A pedido da polícia, em prol da segurança que todos almejam, todos os estabelecimentos fechariam as portas às 21 horas. Nem mesmo os ônibus circulares que, cumprindo sua função, deveriam circular, seguiriam sua normalidade. Pontos comerciais “24 horas” cumpririam apenas 21; e deixariam de atender por mais cinco horas na madrugada do dia seguinte. A rotina poderia ser retomada, ao menos em teoria, ao amanhecer da terça-feira.
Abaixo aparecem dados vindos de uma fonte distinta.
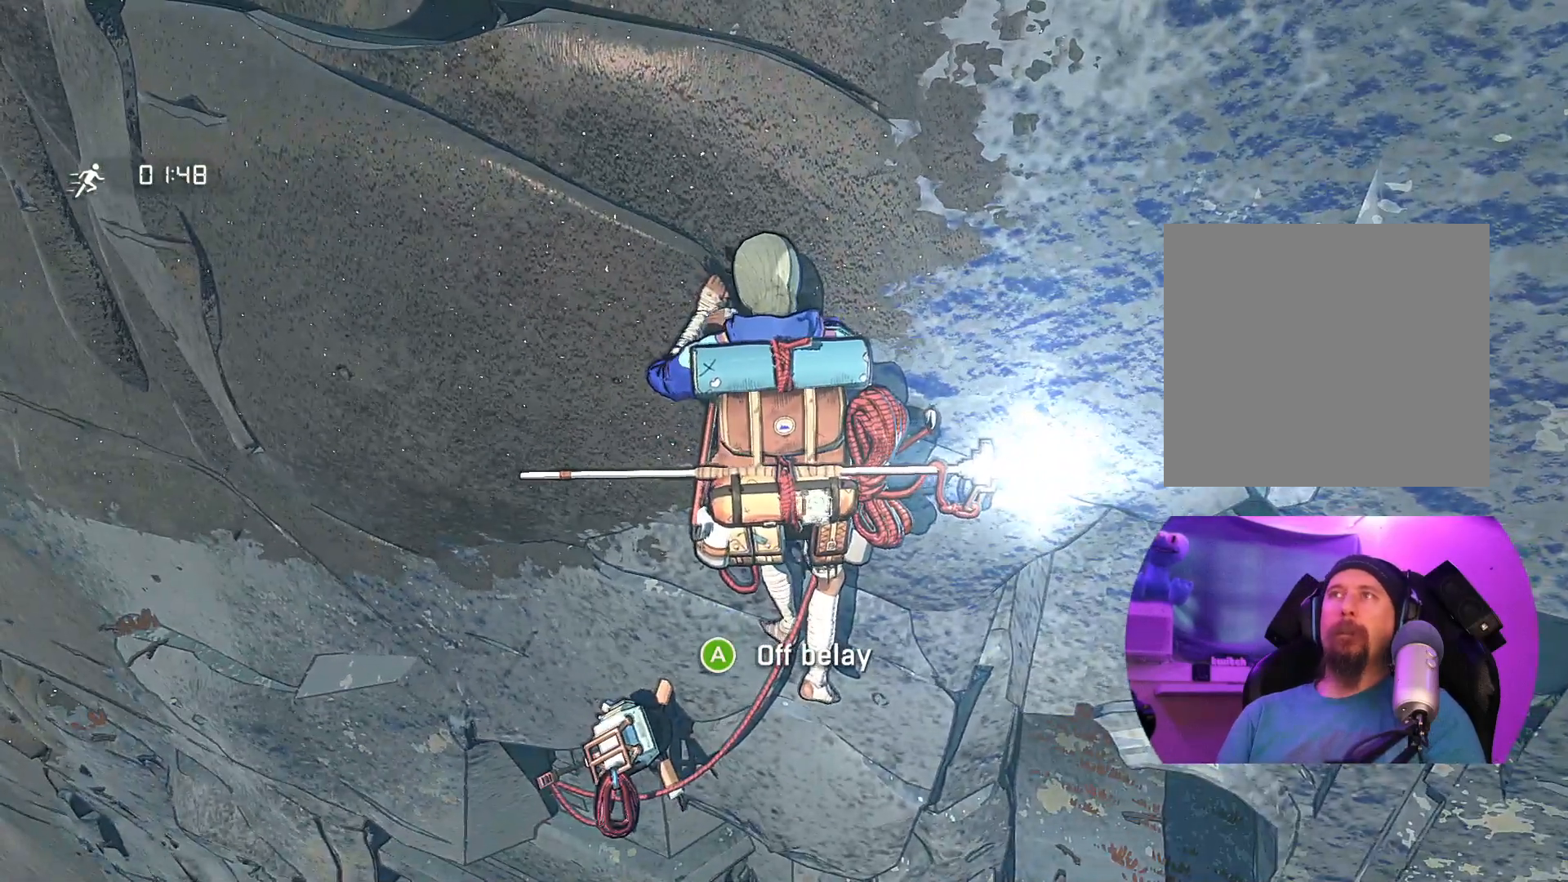
{"buttons": [], "left_stick": "center", "right_stick": "center", "events": [[17, "left_stick", "center"], [133, "left_stick", "right"], [283, "left_stick", "center"]]}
Ao andar, naquela noite, as poucas pessoas que andavam pelas ruas comentavam umas com as outras sobre a série de atentados ocorridos em todo o Estado desde o sábado e que pareciam não ter fim. Polícia versus bandidos. Rebeliões em diversas penitenciárias. Ônibus incendiados, delegacias e outros prédios metralhados. O que seria isso? Mais mortes do que as ocorridas em atentados com bombas no Iraque! Difícil aceitar a fala calma e serena do governador Cláudio Lembo, nas emissoras de TV, dizendo que “tudo está sob controle” e que “São Paulo não precisa de ajuda federal”. Dispensar ajuda em meio ao caos é algo normal?

Entrei rapidamente em um supermercado antes que fechasse. O olhar ao relógio era constante entre os funcionários do lugar. Todos sabiam que, após as 21 horas, nenhum ônibus passaria por ali. Próximo a mim, ao esbarrar em uma cesta de pães e derrubá-la ao chão, uma senhora exclamou, espontaneamente: “nossa, vão pensar que sou terrorista”. Quando, em um dia comum, alguém diria isso por tão trivial acidente? Visto isso, resolvi deixar o local e caminhar para casa. Vi o suficiente para entender que o medo dos cidadãos, profanado por jornais na TV, não era exagero ou sensacionalismo. Todos estavam, realmente, impressionados com tudo aquilo. Senti o medo e a incerteza pairando no ar. Senti-me, pela primeira vez, habitando um país em guerra.